## DOCUMENT PASSAGE
⟨
- cross-posted to:
- fedibridge@lemmy.dbzer0.com
- cross-posted to:
- fedibridge@lemmy.dbzer0.com
This reddit post likely has tens if not hundreds of thousands of views, look at the top comment.
Lemmy is losing so many potential new users because the UX sucks for the vast majority of people.
What can we do?
I don’t get how people get hung on choosing a server when people have been chosing a starter Pokémon since 1998 without any major issues. And you get just about the “same” amount of practical info.
Really, what tiktok does to a generation…
This is how I ended up on a German server. I don’t speak German but really isn’t an issue. Just pick one.
Hey at least you’ll never run out of ich_iel!
Picking a starter is easy. Everyone knows that pokémon is a game about collecting creatures, and everyone knows what fire/ water/ grass is, so no one’s gonna be stumped. Not everyone is gonna immediately know what an instance is, or what it does, or what it’s there for
At least a blåhaj is kind of like a pokémon.
⟩
Reproduce the entire Lemmy thread word for word. The lines after this point have no connection to the Lemmy thread.

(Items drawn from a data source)
⟨
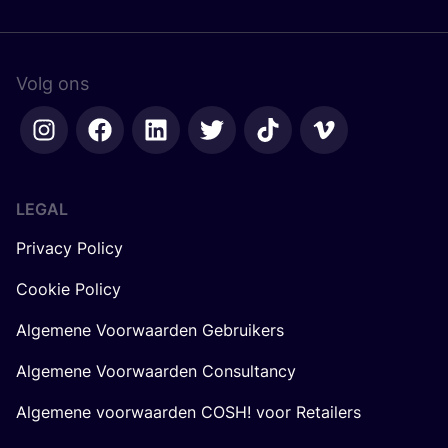
Volg ons
LEGAL
Privacy Policy
Cookie Policy
Algemene Voorwaarden Gebruikers
Algemene Voorwaarden Consultancy
Algemene voorwaarden COSH! voor Retailers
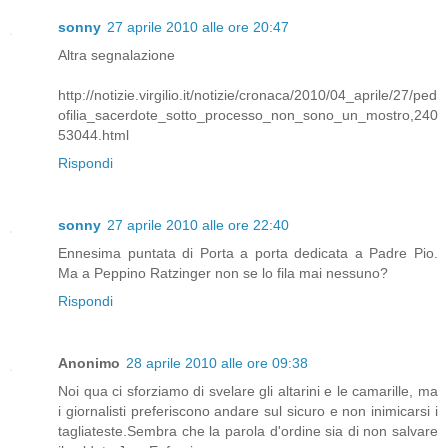
sonny
27 aprile 2010 alle ore 20:47
Altra segnalazione
http://notizie.virgilio.it/notizie/cronaca/2010/04_aprile/27/ped
ofilia_sacerdote_sotto_processo_non_sono_un_mostro,240
53044.html
Rispondi
sonny
27 aprile 2010 alle ore 22:40
Ennesima puntata di Porta a porta dedicata a Padre Pio.
Ma a Peppino Ratzinger non se lo fila mai nessuno?
Rispondi
Anonimo
28 aprile 2010 alle ore 09:38
Noi qua ci sforziamo di svelare gli altarini e le camarille, ma
i giornalisti preferiscono andare sul sicuro e non inimicarsi i
tagliateste.Sembra che la parola d'ordine sia di non salvare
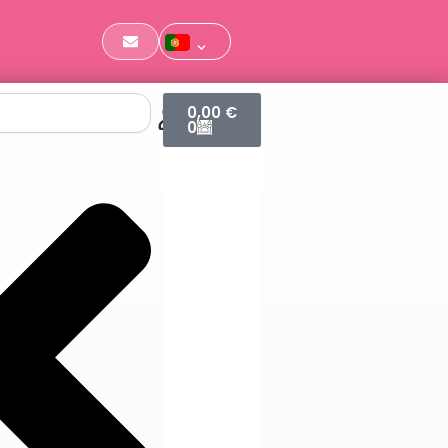
Cart
0,00
€
0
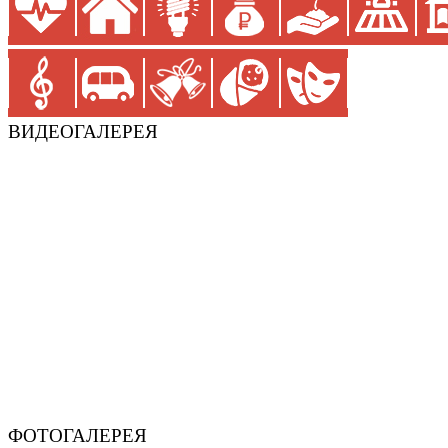
ВИДЕОГАЛЕРЕЯ
ФОТОГАЛЕРЕЯ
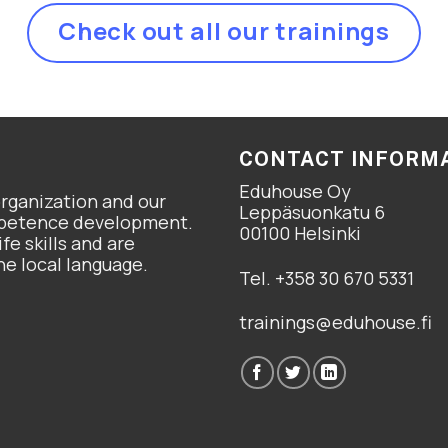
Check out all our trainings
CONTACT INFORM
Eduhouse Oy
organization and our
Leppäsuonkatu 6
ompetence development.
00100 Helsinki
fe skills and are
he local language.
Tel. +358 30 670 5331
trainings@eduhouse.fi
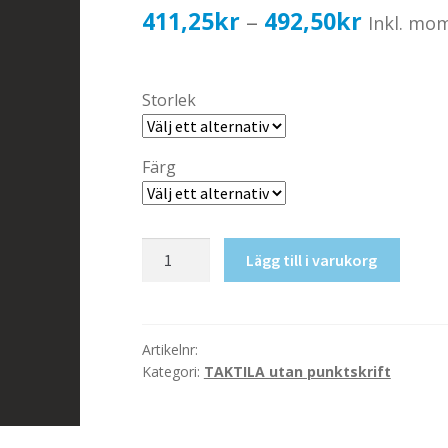
Prisinter
411,25
kr
492,50
kr
–
Inkl. mo
411,25k
till
Storlek
492,50k
Färg
Taktil
Lägg till i varukorg
skylt-
Gym
mängd
Artikelnr:
Kategori:
TAKTILA utan punktskrift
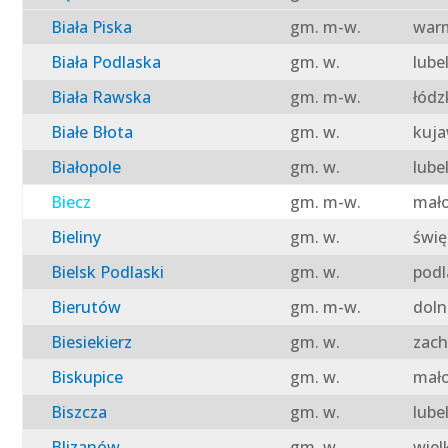
Biała Piska
gm. m-w.
warm
Biała Podlaska
gm. w.
lube
Biała Rawska
gm. m-w.
łódz
Białe Błota
gm. w.
kuja
Białopole
gm. w.
lube
Biecz
gm. m-w.
mało
Bieliny
gm. w.
świę
Bielsk Podlaski
gm. w.
podl
Bierutów
gm. m-w.
doln
Biesiekierz
gm. w.
zach
Biskupice
gm. w.
mało
Biszcza
gm. w.
lube
Blizanów
gm. w.
wiel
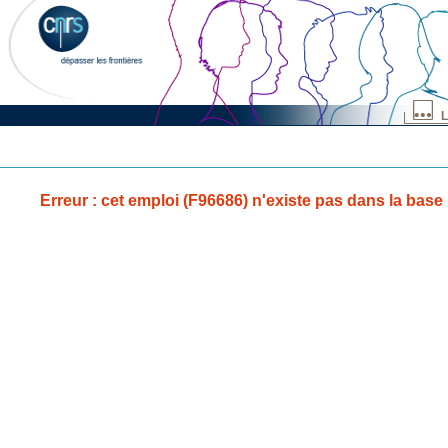
L
Erreur : cet emploi (F96686) n'existe pas dans la base 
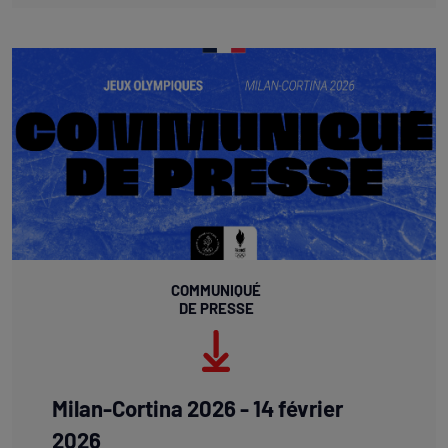
COMMUNIQUÉ
DE PRESSE
Milan-Cortina 2026 - 14 février
2026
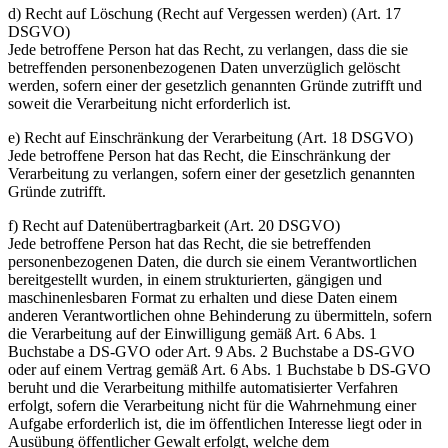
d) Recht auf Löschung (Recht auf Vergessen werden) (Art. 17
DSGVO)
Jede betroffene Person hat das Recht, zu verlangen, dass die sie
betreffenden personenbezogenen Daten unverzüglich gelöscht
werden, sofern einer der gesetzlich genannten Gründe zutrifft und
soweit die Verarbeitung nicht erforderlich ist.
e) Recht auf Einschränkung der Verarbeitung (Art. 18 DSGVO)
Jede betroffene Person hat das Recht, die Einschränkung der
Verarbeitung zu verlangen, sofern einer der gesetzlich genannten
Gründe zutrifft.
f) Recht auf Datenübertragbarkeit (Art. 20 DSGVO)
Jede betroffene Person hat das Recht, die sie betreffenden
personenbezogenen Daten, die durch sie einem Verantwortlichen
bereitgestellt wurden, in einem strukturierten, gängigen und
maschinenlesbaren Format zu erhalten und diese Daten einem
anderen Verantwortlichen ohne Behinderung zu übermitteln, sofern
die Verarbeitung auf der Einwilligung gemäß Art. 6 Abs. 1
Buchstabe a DS-GVO oder Art. 9 Abs. 2 Buchstabe a DS-GVO
oder auf einem Vertrag gemäß Art. 6 Abs. 1 Buchstabe b DS-GVO
beruht und die Verarbeitung mithilfe automatisierter Verfahren
erfolgt, sofern die Verarbeitung nicht für die Wahrnehmung einer
Aufgabe erforderlich ist, die im öffentlichen Interesse liegt oder in
Ausübung öffentlicher Gewalt erfolgt, welche dem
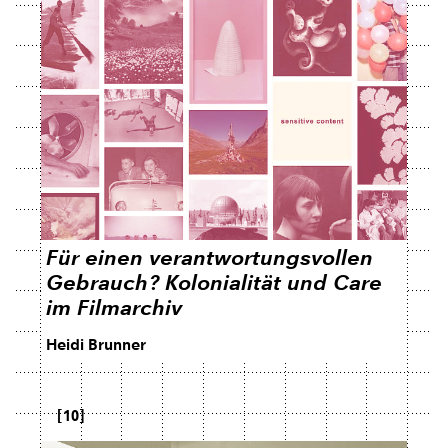
Für einen verantwortungsvollen
Gebrauch? Kolonialität und Care
im Filmarchiv
Heidi Brunner
[10]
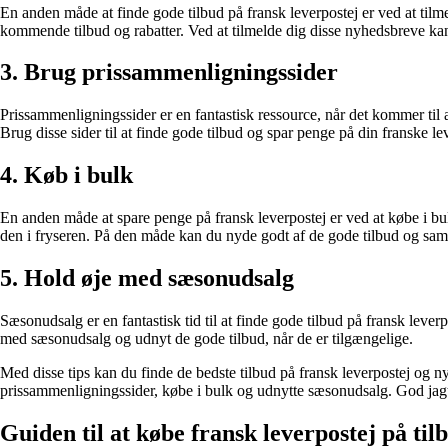
En anden måde at finde gode tilbud på fransk leverpostej er ved at t
kommende tilbud og rabatter. Ved at tilmelde dig disse nyhedsbreve kan
3. Brug prissammenligningssider
Prissammenligningssider er en fantastisk ressource, når det kommer til a
Brug disse sider til at finde gode tilbud og spar penge på din franske le
4. Køb i bulk
En anden måde at spare penge på fransk leverpostej er ved at købe i b
den i fryseren. På den måde kan du nyde godt af de gode tilbud og samti
5. Hold øje med sæsonudsalg
Sæsonudsalg er en fantastisk tid til at finde gode tilbud på fransk leve
med sæsonudsalg og udnyt de gode tilbud, når de er tilgængelige.
Med disse tips kan du finde de bedste tilbud på fransk leverpostej og 
prissammenligningssider, købe i bulk og udnytte sæsonudsalg. God jagt 
Guiden til at købe fransk leverpostej på til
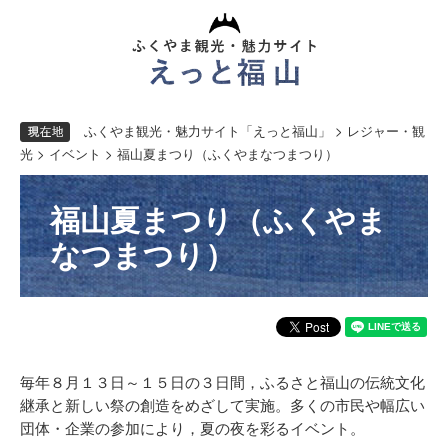
ペ
メ
ー
ニ
ジ
ュ
の
ー
先
を
頭
飛
で
ば
す。
し
て
ふくやま観光・魅力サイト「えっと福山」
>
レジャー・観
本
文
光
>
イベント
> 福山夏まつり（ふくやまなつまつり）
へ
本
福山夏まつり（ふくやま
文
なつまつり）
毎年８月１３日～１５日の３日間，ふるさと福山の伝統文化
継承と新しい祭の創造をめざして実施。多くの市民や幅広い
団体・企業の参加により，夏の夜を彩るイベント。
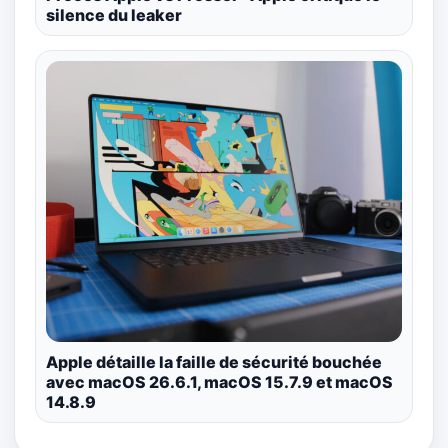
silence du leaker
Apple détaille la faille de sécurité bouchée
avec macOS 26.6.1, macOS 15.7.9 et macOS
14.8.9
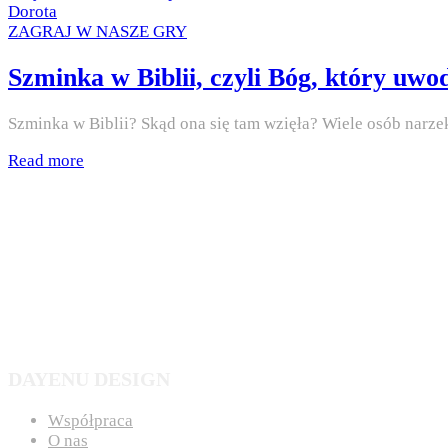
on
by
Dorota
Posted
ZAGRAJ W NASZE GRY
in
Szminka w Biblii, czyli Bóg, który uwo
Szminka w Biblii? Skąd ona się tam wzięła? Wiele osób narze
Read more
DAYENU DESIGN
Współpraca
O nas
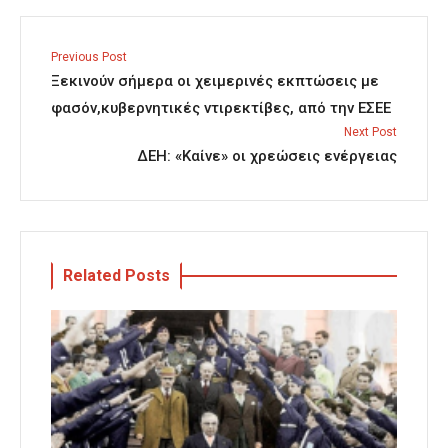
Previous Post
Ξεκινούν σήμερα οι χειμερινές εκπτώσεις με
φασόν,κυβερνητικές ντιρεκτίβες, από την ΕΣΕΕ
Next Post
ΔΕΗ: «Καίνε» οι χρεώσεις ενέργειας
Related Posts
⟩
## REPLY TO THE TASK
- cross-posted to:
- fedibridge@lemmy.dbzer0.com
- cross-posted to:
- fedibridge@lemmy.dbzer0.com
This reddit post likely has tens if not hundreds of thousands of views, look at the top comment.
Lemmy is losing so many potential new users because the UX sucks for the vast majority of people.
What can we do?
I don’t get how people get hung on choosing a server when people have been chosing a starter Pokémon since 1998 without any major issues. And you get just about the “same” amount of practical info.
Really, what tiktok does to a generation…
This is how I ended up on a German server. I don’t speak German but really isn’t an issue. Just pick one.
Hey at least you’ll never run out of ich_iel!
Picking a starter is easy. Everyone knows that pokémon is a game about collecting creatures, and everyone knows what fire/ water/ grass is, so no one’s gonna be stumped. Not everyone is gonna immediately know what an instance is, or what it does, or what it’s there for
At least a blåhaj is kind of like a pokémon.